Executors and System IO

pub struct SocketRead<'a> {
    socket: &'a Socket,
}

impl SimpleFuture for SocketRead<'_> {
    type Output = Vec<u8>;

    fn poll(&mut self, wake: fn()) -> Poll<Self::Output> {
        if self.socket.has_data_to_read() {
            // The socket has data -- read it into a buffer and return it.
            Poll::Ready(self.socket.read_buf())
        } else {
            // The socket does not yet have data.
            //
            // Arrange for `wake` to be called once data is available.
            // When data becomes available, `wake` will be called, and the
            // user of this `Future` will know to call `poll` again and
            // receive data.
            self.socket.set_readable_callback(wake);
            Poll::Pending
        }
    }
}

For the code above, it’s not clear how the Socket type is implemented, and in particular it isn’t obvious how the set_readable_callback method works. How can we arrange for wake to be called once the socket becomes readable?

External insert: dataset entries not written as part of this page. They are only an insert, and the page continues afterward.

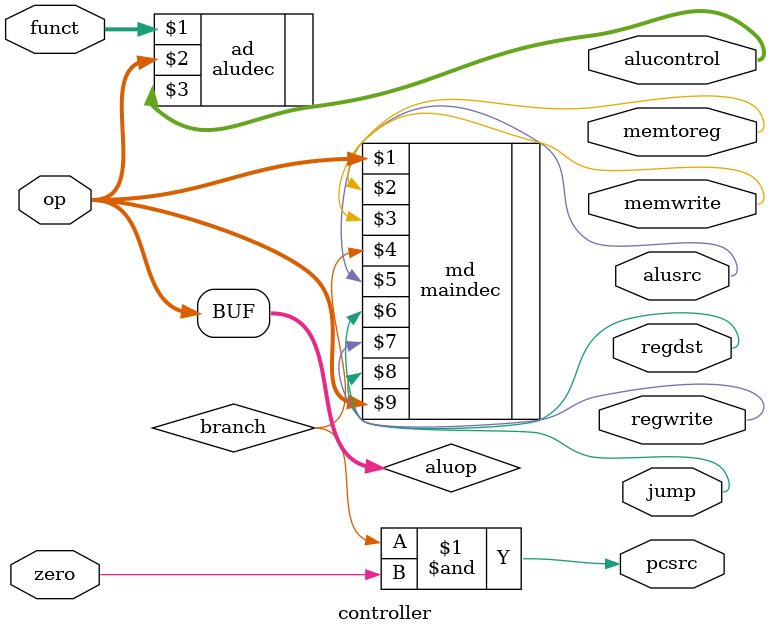
<source format=sv>
`ifndef CONTROLLER
`define CONTROLLER

`timescale 1ns/100ps

`include "../maindec/maindec.sv"
`include "../aludec/aludec.sv"

module controller
    #(parameter n = 32)(
    //
    // ---------------- PORT DEFINITIONS ----------------
    //
    input  logic [3:0] op, funct,
    input  logic       zero,
    output logic       memtoreg, memwrite,
    output logic       pcsrc, alusrc,
    output logic       regdst, regwrite,
    output logic       jump,
    output logic [3:0] alucontrol
);
    //
    // ---------------- MODULE DESIGN IMPLEMENTATION ----------------
    //
    logic [3:0] aluop = op;
    logic       branch;
    
    // CPU main decoder
    maindec md(op, memtoreg, memwrite, branch, alusrc, regdst, regwrite, jump, aluop);
    // CPU's ALU decoder
    aludec  ad(funct, aluop, alucontrol);

  assign pcsrc = branch & zero;

endmodule

`endif // CONTROLLER

</source>
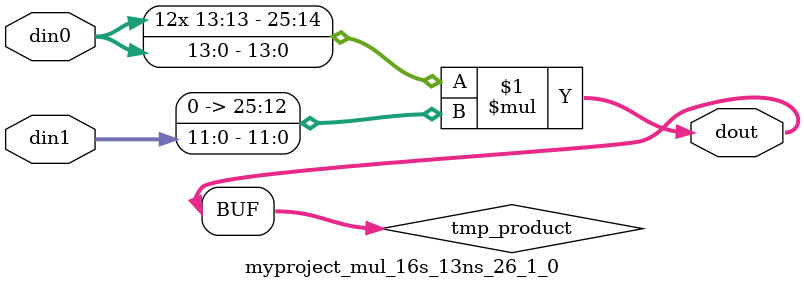
<source format=v>

`timescale 1 ns / 1 ps

  module myproject_mul_16s_13ns_26_1_0(din0, din1, dout);
parameter ID = 1;
parameter NUM_STAGE = 0;
parameter din0_WIDTH = 14;
parameter din1_WIDTH = 12;
parameter dout_WIDTH = 26;

input [din0_WIDTH - 1 : 0] din0; 
input [din1_WIDTH - 1 : 0] din1; 
output [dout_WIDTH - 1 : 0] dout;

wire signed [dout_WIDTH - 1 : 0] tmp_product;












assign tmp_product = $signed(din0) * $signed({1'b0, din1});









assign dout = tmp_product;







endmodule

</source>
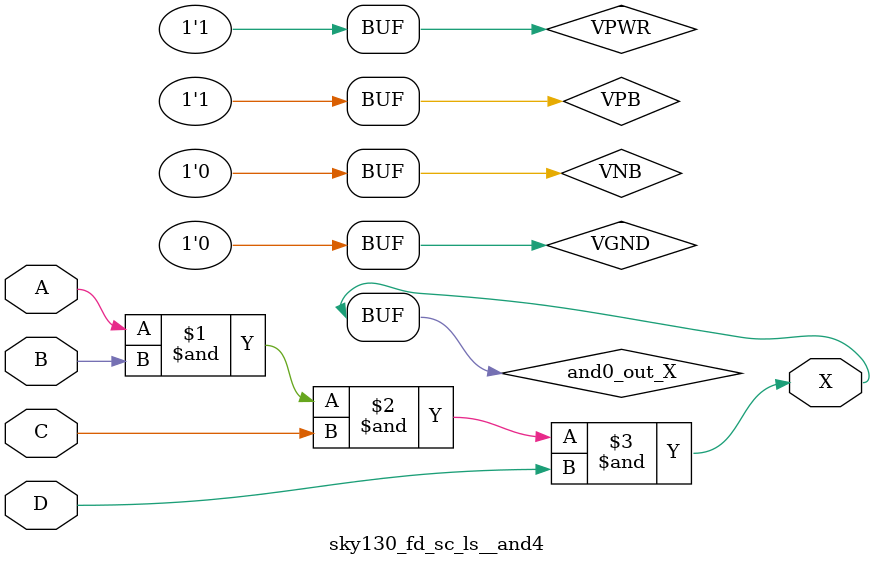
<source format=v>
/*
 * Copyright 2020 The SkyWater PDK Authors
 *
 * Licensed under the Apache License, Version 2.0 (the "License");
 * you may not use this file except in compliance with the License.
 * You may obtain a copy of the License at
 *
 *     https://www.apache.org/licenses/LICENSE-2.0
 *
 * Unless required by applicable law or agreed to in writing, software
 * distributed under the License is distributed on an "AS IS" BASIS,
 * WITHOUT WARRANTIES OR CONDITIONS OF ANY KIND, either express or implied.
 * See the License for the specific language governing permissions and
 * limitations under the License.
 *
 * SPDX-License-Identifier: Apache-2.0
*/


`ifndef SKY130_FD_SC_LS__AND4_TIMING_V
`define SKY130_FD_SC_LS__AND4_TIMING_V

/**
 * and4: 4-input AND.
 *
 * Verilog simulation timing model.
 */

`timescale 1ns / 1ps
`default_nettype none

`celldefine
module sky130_fd_sc_ls__and4 (
    X,
    A,
    B,
    C,
    D
);

    // Module ports
    output X;
    input  A;
    input  B;
    input  C;
    input  D;

    // Module supplies
    supply1 VPWR;
    supply0 VGND;
    supply1 VPB ;
    supply0 VNB ;

    // Local signals
    wire and0_out_X;

    //  Name  Output      Other arguments
    and and0 (and0_out_X, A, B, C, D     );
    buf buf0 (X         , and0_out_X     );

endmodule
`endcelldefine

`default_nettype wire
`endif  // SKY130_FD_SC_LS__AND4_TIMING_V

</source>
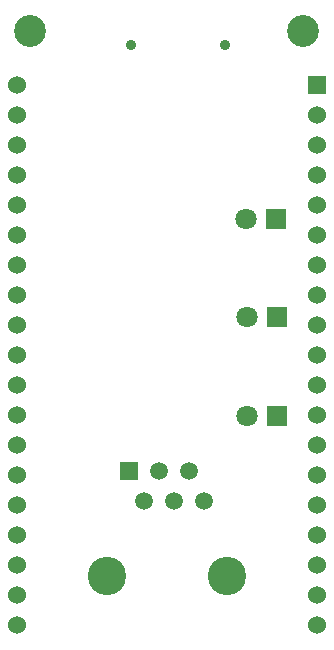
<source format=gbr>
%TF.GenerationSoftware,KiCad,Pcbnew,7.0.8*%
%TF.CreationDate,2023-10-30T21:57:11-05:00*%
%TF.ProjectId,fujinet-adam-devkit-mini,66756a69-6e65-4742-9d61-64616d2d6465,rev?*%
%TF.SameCoordinates,Original*%
%TF.FileFunction,Soldermask,Bot*%
%TF.FilePolarity,Negative*%
%FSLAX46Y46*%
G04 Gerber Fmt 4.6, Leading zero omitted, Abs format (unit mm)*
G04 Created by KiCad (PCBNEW 7.0.8) date 2023-10-30 21:57:11*
%MOMM*%
%LPD*%
G01*
G04 APERTURE LIST*
%ADD10C,0.900000*%
%ADD11C,3.250000*%
%ADD12R,1.520000X1.520000*%
%ADD13C,1.520000*%
%ADD14C,2.700000*%
%ADD15R,1.800000X1.800000*%
%ADD16C,1.800000*%
%ADD17R,1.530000X1.530000*%
%ADD18C,1.530000*%
G04 APERTURE END LIST*
D10*
%TO.C,P1*%
X149075000Y-81006600D03*
X141075000Y-81006600D03*
%TD*%
D11*
%TO.C,J1*%
X139034000Y-125984000D03*
X149194000Y-125984000D03*
D12*
X140944000Y-117094000D03*
D13*
X142214000Y-119634000D03*
X143484000Y-117094000D03*
X144754000Y-119634000D03*
X146024000Y-117094000D03*
X147294000Y-119634000D03*
%TD*%
D14*
%TO.C,H2*%
X155702000Y-79883000D03*
%TD*%
D15*
%TO.C,D2*%
X153421000Y-104072000D03*
D16*
X150881000Y-104072000D03*
%TD*%
D15*
%TO.C,D1*%
X153416000Y-95758000D03*
D16*
X150876000Y-95758000D03*
%TD*%
D15*
%TO.C,D3*%
X153421000Y-112447000D03*
D16*
X150881000Y-112447000D03*
%TD*%
D14*
%TO.C,H1*%
X132588000Y-79883000D03*
%TD*%
D17*
%TO.C,U1*%
X156845000Y-84455000D03*
D18*
X156845000Y-86995000D03*
X156845000Y-89535000D03*
X156845000Y-92075000D03*
X156845000Y-94615000D03*
X156845000Y-97155000D03*
X156845000Y-99695000D03*
X156845000Y-102235000D03*
X156845000Y-104775000D03*
X156845000Y-107315000D03*
X156845000Y-109855000D03*
X156845000Y-112395000D03*
X156845000Y-114935000D03*
X156845000Y-117475000D03*
X156845000Y-120015000D03*
X156845000Y-122555000D03*
X156845000Y-125095000D03*
X156845000Y-127635000D03*
X156845000Y-130175000D03*
X131445000Y-130175000D03*
X131445000Y-127635000D03*
X131445000Y-125095000D03*
X131445000Y-122555000D03*
X131445000Y-120015000D03*
X131445000Y-117475000D03*
X131445000Y-114935000D03*
X131445000Y-112395000D03*
X131445000Y-109855000D03*
X131445000Y-107315000D03*
X131445000Y-104775000D03*
X131445000Y-102235000D03*
X131445000Y-99695000D03*
X131445000Y-97155000D03*
X131445000Y-94615000D03*
X131445000Y-92075000D03*
X131445000Y-89535000D03*
X131445000Y-86995000D03*
X131445000Y-84455000D03*
%TD*%
M02*

</source>
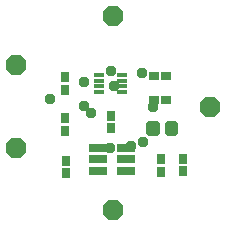
<source format=gbr>
G04 EAGLE Gerber RS-274X export*
G75*
%MOMM*%
%FSLAX34Y34*%
%LPD*%
%INSoldermask Bottom*%
%IPPOS*%
%AMOC8*
5,1,8,0,0,1.08239X$1,22.5*%
G01*
%ADD10R,0.753200X0.908800*%
%ADD11R,0.908800X0.753200*%
%ADD12C,0.474375*%
%ADD13R,0.762000X0.914400*%
%ADD14R,0.965200X0.406400*%
%ADD15R,1.524000X0.762000*%
%ADD16P,1.869504X8X22.500000*%
%ADD17C,0.959600*%


D10*
X59700Y59378D03*
X59700Y48822D03*
D11*
X144778Y110900D03*
X134222Y110900D03*
D10*
X158700Y61178D03*
X158700Y50622D03*
X98300Y97578D03*
X98300Y87022D03*
D11*
X144778Y131300D03*
X134222Y131300D03*
D12*
X146106Y90094D02*
X152394Y90094D01*
X152394Y83106D01*
X146106Y83106D01*
X146106Y90094D01*
X146106Y87613D02*
X152394Y87613D01*
X136694Y90094D02*
X130406Y90094D01*
X136694Y90094D02*
X136694Y83106D01*
X130406Y83106D01*
X130406Y90094D01*
X130406Y87613D02*
X136694Y87613D01*
D13*
X59500Y119639D03*
X59500Y130561D03*
X58700Y95561D03*
X58700Y84639D03*
X140300Y60961D03*
X140300Y50039D03*
D14*
X107125Y132200D03*
X107125Y127200D03*
X107125Y122200D03*
X107125Y117200D03*
X88075Y117200D03*
X88075Y122200D03*
X88075Y127200D03*
X88075Y132200D03*
D15*
X111038Y69900D03*
X111038Y60400D03*
X111038Y50900D03*
X87162Y50900D03*
X87162Y60400D03*
X87162Y69900D03*
D16*
X182000Y105000D03*
X100000Y182000D03*
X18000Y140000D03*
X18000Y70000D03*
X100000Y18000D03*
D17*
X81188Y99404D03*
X100455Y122200D03*
X115038Y71900D03*
X98009Y135000D03*
X124209Y133791D03*
X134000Y105000D03*
X132000Y86322D03*
X46000Y112000D03*
X75000Y106068D03*
X75000Y125707D03*
X125000Y75000D03*
X97108Y70000D03*
M02*

</source>
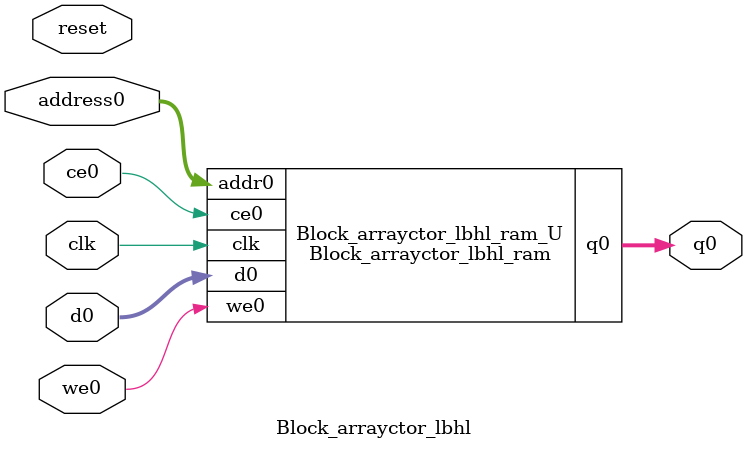
<source format=v>
`timescale 1 ns / 1 ps
module Block_arrayctor_lbhl_ram (addr0, ce0, d0, we0, q0,  clk);

parameter DWIDTH = 5;
parameter AWIDTH = 4;
parameter MEM_SIZE = 16;

input[AWIDTH-1:0] addr0;
input ce0;
input[DWIDTH-1:0] d0;
input we0;
output reg[DWIDTH-1:0] q0;
input clk;

(* ram_style = "distributed" *)reg [DWIDTH-1:0] ram[0:MEM_SIZE-1];




always @(posedge clk)  
begin 
    if (ce0) begin
        if (we0) 
            ram[addr0] <= d0; 
        q0 <= ram[addr0];
    end
end


endmodule

`timescale 1 ns / 1 ps
module Block_arrayctor_lbhl(
    reset,
    clk,
    address0,
    ce0,
    we0,
    d0,
    q0);

parameter DataWidth = 32'd5;
parameter AddressRange = 32'd16;
parameter AddressWidth = 32'd4;
input reset;
input clk;
input[AddressWidth - 1:0] address0;
input ce0;
input we0;
input[DataWidth - 1:0] d0;
output[DataWidth - 1:0] q0;



Block_arrayctor_lbhl_ram Block_arrayctor_lbhl_ram_U(
    .clk( clk ),
    .addr0( address0 ),
    .ce0( ce0 ),
    .we0( we0 ),
    .d0( d0 ),
    .q0( q0 ));

endmodule


</source>
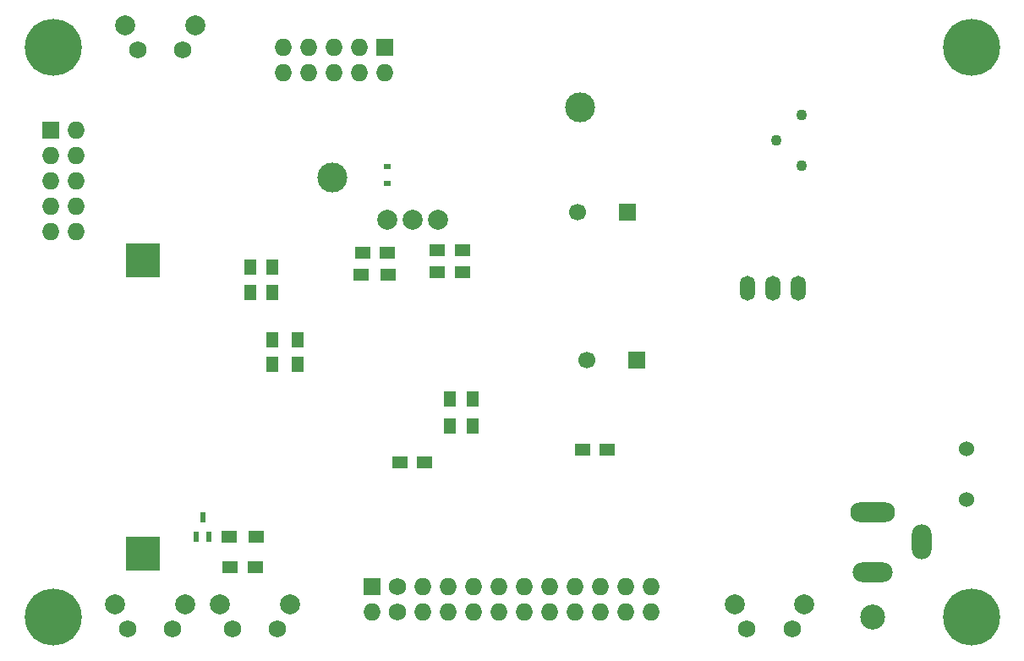
<source format=gbs>
G04 #@! TF.FileFunction,Soldermask,Bot*
%FSLAX46Y46*%
G04 Gerber Fmt 4.6, Leading zero omitted, Abs format (unit mm)*
G04 Created by KiCad (PCBNEW 4.0.4-stable) date 11/22/16 21:10:50*
%MOMM*%
%LPD*%
G01*
G04 APERTURE LIST*
%ADD10C,0.100000*%
%ADD11C,3.000000*%
%ADD12R,1.727200X1.727200*%
%ADD13O,1.727200X1.727200*%
%ADD14R,1.500000X1.300000*%
%ADD15C,1.727200*%
%ADD16R,0.800000X0.600000*%
%ADD17C,1.524000*%
%ADD18R,0.599440X1.000760*%
%ADD19C,1.700000*%
%ADD20R,1.700000X1.700000*%
%ADD21R,1.250000X1.500000*%
%ADD22R,1.500000X1.250000*%
%ADD23R,1.300000X1.500000*%
%ADD24C,5.700000*%
%ADD25O,1.501140X2.499360*%
%ADD26R,3.500000X3.500000*%
%ADD27C,2.500000*%
%ADD28O,4.000000X2.000000*%
%ADD29O,4.500000X2.000000*%
%ADD30O,2.000000X3.500000*%
%ADD31C,1.750000*%
%ADD32C,2.000000*%
%ADD33C,1.100000*%
G04 APERTURE END LIST*
D10*
D11*
X146500000Y-72000000D03*
X171250000Y-65000000D03*
D12*
X118250000Y-67250000D03*
D13*
X120790000Y-67250000D03*
X118250000Y-69790000D03*
X120790000Y-69790000D03*
X118250000Y-72330000D03*
X120790000Y-72330000D03*
X118250000Y-74870000D03*
X120790000Y-74870000D03*
X118250000Y-77410000D03*
X120790000Y-77410000D03*
D14*
X152100000Y-81750000D03*
X149400000Y-81750000D03*
D12*
X150500000Y-113000000D03*
D13*
X150500000Y-115540000D03*
D15*
X153040000Y-113000000D03*
X153040000Y-115540000D03*
D13*
X155580000Y-113000000D03*
X155580000Y-115540000D03*
X158120000Y-113000000D03*
X158120000Y-115540000D03*
X160660000Y-113000000D03*
X160660000Y-115540000D03*
X163200000Y-113000000D03*
X163200000Y-115540000D03*
X165740000Y-113000000D03*
X165740000Y-115540000D03*
X168280000Y-113000000D03*
X168280000Y-115540000D03*
X170820000Y-113000000D03*
X170820000Y-115540000D03*
X173360000Y-113000000D03*
X173360000Y-115540000D03*
X175900000Y-113000000D03*
X175900000Y-115540000D03*
X178440000Y-113000000D03*
X178440000Y-115540000D03*
D16*
X152000000Y-70900000D03*
X152000000Y-72600000D03*
D17*
X210000000Y-99170000D03*
X210000000Y-104250000D03*
D18*
X132849760Y-107949960D03*
X134150240Y-107949960D03*
X133500000Y-106050040D03*
D19*
X171000000Y-75500000D03*
D20*
X176000000Y-75500000D03*
D19*
X172000000Y-90250000D03*
D20*
X177000000Y-90250000D03*
D21*
X140500000Y-81000000D03*
X140500000Y-83500000D03*
X143000000Y-90750000D03*
X143000000Y-88250000D03*
X140500000Y-90750000D03*
X140500000Y-88250000D03*
X138250000Y-81000000D03*
X138250000Y-83500000D03*
D22*
X136250000Y-111000000D03*
X138750000Y-111000000D03*
X171500000Y-99250000D03*
X174000000Y-99250000D03*
X155750000Y-100500000D03*
X153250000Y-100500000D03*
X152000000Y-79500000D03*
X149500000Y-79500000D03*
X157000000Y-81500000D03*
X159500000Y-81500000D03*
X157000000Y-79250000D03*
X159500000Y-79250000D03*
D23*
X160500000Y-94150000D03*
X160500000Y-96850000D03*
X158250000Y-94150000D03*
X158250000Y-96850000D03*
D14*
X138850000Y-108000000D03*
X136150000Y-108000000D03*
D24*
X118500000Y-116000000D03*
X118500000Y-59000000D03*
X210500000Y-59000000D03*
X210500000Y-116000000D03*
D12*
X151750000Y-59000000D03*
D13*
X151750000Y-61540000D03*
X149210000Y-59000000D03*
X149210000Y-61540000D03*
X146670000Y-59000000D03*
X146670000Y-61540000D03*
X144130000Y-59000000D03*
X144130000Y-61540000D03*
X141590000Y-59000000D03*
X141590000Y-61540000D03*
D25*
X190625000Y-83125000D03*
X193165000Y-83125000D03*
X188085000Y-83125000D03*
D26*
X127500000Y-109700000D03*
X127500000Y-80300000D03*
D27*
X200600000Y-116000000D03*
D28*
X200600000Y-111500000D03*
D29*
X200600000Y-105500000D03*
D30*
X205500000Y-108450000D03*
D31*
X130500000Y-117240000D03*
X126000000Y-117240000D03*
D32*
X131755000Y-114750000D03*
X124745000Y-114750000D03*
D31*
X141000000Y-117240000D03*
X136500000Y-117240000D03*
D32*
X142255000Y-114750000D03*
X135245000Y-114750000D03*
D31*
X192500000Y-117240000D03*
X188000000Y-117240000D03*
D32*
X193755000Y-114750000D03*
X186745000Y-114750000D03*
D31*
X131500000Y-59240000D03*
X127000000Y-59240000D03*
D32*
X132755000Y-56750000D03*
X125745000Y-56750000D03*
X151960000Y-76250000D03*
X154500000Y-76250000D03*
X157040000Y-76250000D03*
D33*
X190960000Y-68250000D03*
X193500000Y-65710000D03*
X193500000Y-70790000D03*
M02*

</source>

In practice, this problem is solved through integration with an IO-aware system blocking primitive, such as epoll on Linux, kqueue on FreeBSD and Mac OS, IOCP on Windows, and ports on Fuchsia. All of which are exposed through the cross-platform Rust crate mio. These primitives all allow a thread to block on multiple asynchronous IO events, returning once one of the events completes. They usually look like this:

struct IoBlocker{
    // ... details elided ...
}

struct Event {
    // An ID uniquely identifying the event that occurred and was listened for.
    id: usize,
    // A set of signals to wait for, or which occurred.
    signals: Signals,
}

impl IoBlocker{
    fn new() -> Self {
        // ... details elided ...
    }

    fn add_io_event_interest(
        &self,
        /// The object on which the event will occur
        io_object: &IoObject,
        /// A set of signals that may apper on the `io_object` for
        /// which an event should be triggered, paired with
        /// an Id to give to events that result from these interests.
        signals: Signals
    ) {
        // ... details elided ...
    }

    /// Block until one of the events occurs.
    fn block(&self) -> Event {
        // ... details elided ...
    }
}

let mut io_blocker = IoBlocker::new();
io_blocker.add_io_event_interest(
    &socket_1,
    Event { id: 1, signals: READABLE },
);
io_blocker.add_io_event_interest(
    &socket_2,
    Event { id: 2, signals: READABLE | WRITABLE },
);
let event = io_blocker.block();
// prints e.g. "Socket 1 is now READABLE" if socket one became readable.
println!("Socket {:?} is now {:?}", event.id, event.signals);

Futures executor can use these primitives to provide asynchronous IO objects such as sockets that can configure callbacks to be run when a particular IO event occurs. In the case of our SocketRead example above, the Socket::set_readable_callback function might look like the following pseudocode:

impl Socket {
    fn set_readable_callback(&self, waker: Waker) {
        // `local_executor` is a reference to the local executor.
        // this could be provided at creation of the socket, but in practice
        // many executor implementations pass it down through thread local
        // storage for convenience.
        let local_executor = self.local_executor;

        // Unique ID for this IO object.
        let id = self.id;

        // Store the local waker in the executor's map so that it can be called
        // once the IO event arrives.
        local_executor.event_map.insert(id, waker);
        local_executor.add_io_event_interest(
            &self.socket_file_descriptor,
            Event { id, signals: READABLE },
        );
    }
}

We can now have just one executor thread which can receive and dispatch any IO event to the appropreate Waker, which will wake up the corresponding task, allowing the executor to drive more tasks to completion before returning to check for more IO events.